▸ Provided text:
Ask anyone their opinion of the death penalty and you will get many answers, both for and against. The reasons for it have always rung hollow, while reasons against it seem to grow stronger and stronger as time goes by.

One of the more popular reasons in favor of it is the deterrence effect. In theory, if a person knows he may be executed for murdering someone, he will (supposedly) think about whether or not he wants to face that fate and so not commit the murder. Since some states have eliminated the death penalty, it has allowed studies based on that thinking.

The truth is, homicide rates have fallen in every state that has abolished the death penalty with the exceptions of Maryland and Illinois, and it has been postulated that the reason for no decline in those two states is increased gang violence in Baltimore and Chicago.

One need only look at New Mexico for a recent example of this in action. From 2009 to 2016, there was a slight uptick nationally in the homicide rate. New Mexico abolished the death penalty in 2009, when it’s murder rate stood at 9.9 per 100,000 citizens. In 2016, it’s rate stood at 6.7 per 100,000 citizens. Obviously, the availability of the death penalty does not keep many people from committing murder.

Death penalty proponents don’t really want to look at the cost of the death penalty to society, but it deserves to be looked at, too. When you compare the cost of a capital case from trial to execution to the cost of life in prison without parole, there really is no comparison. Florida estimates that it spends $3.2 million per capital punishment case, trial to execution. At an average $40,000 per year for life without parole, it would take over 70 years for the state to reach that number.  If North Carolina had abolished it’s death penalty in 2005, it would have saved $11 million per year every year. Nebraska could have saved their citizens $14 million in 2015 alone.

▸ Collected data:
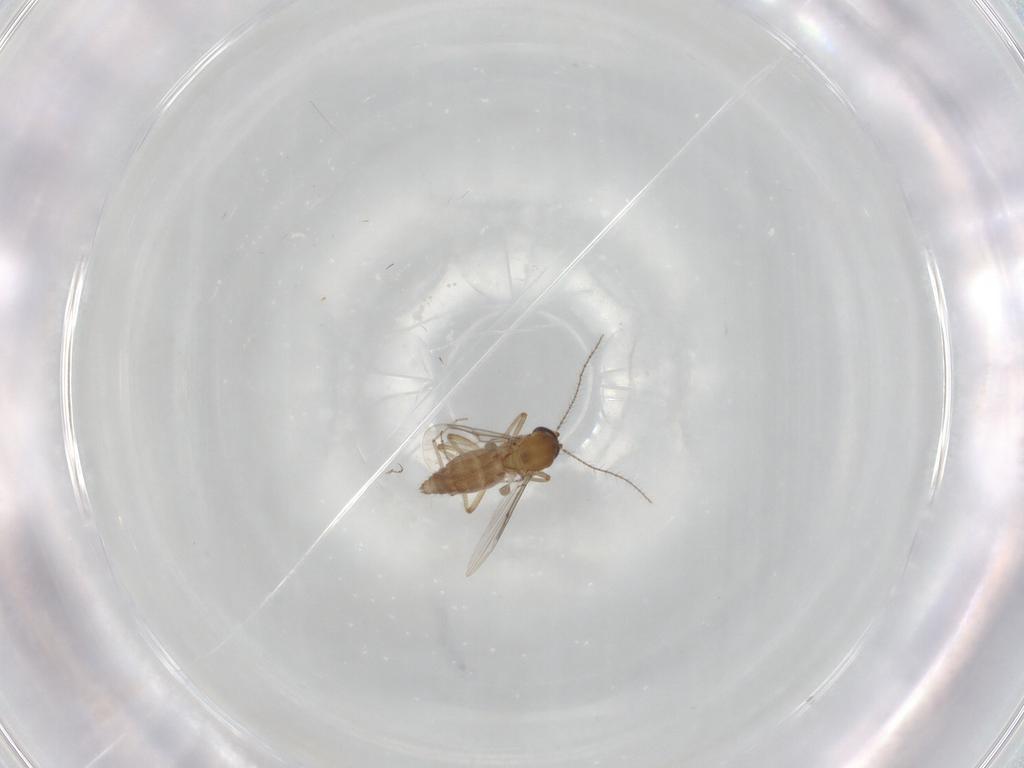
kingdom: Animalia
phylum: Arthropoda
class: Insecta
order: Diptera
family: Ceratopogonidae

▸ What you will do:
1. Which U.S. states does the death penalty text name?
2. Can you output the death penalty text from "Death penalty proponents" to "in 2015 alone." without any changes?
The listing has nothing to do with the death penalty text.

▸ Outputs by task:
1. Maryland, Illinois, New Mexico, Florida, North Carolina, Nebraska

2.
Death penalty proponents don’t really want to look at the cost of the death penalty to society, but it deserves to be looked at, too. When you compare the cost of a capital case from trial to execution to the cost of life in prison without parole, there really is no comparison. Florida estimates that it spends $3.2 million per capital punishment case, trial to execution. At an average $40,000 per year for life without parole, it would take over 70 years for the state to reach that number.  If North Carolina had abolished it’s death penalty in 2005, it would have saved $11 million per year every year. Nebraska could have saved their citizens $14 million in 2015 alone.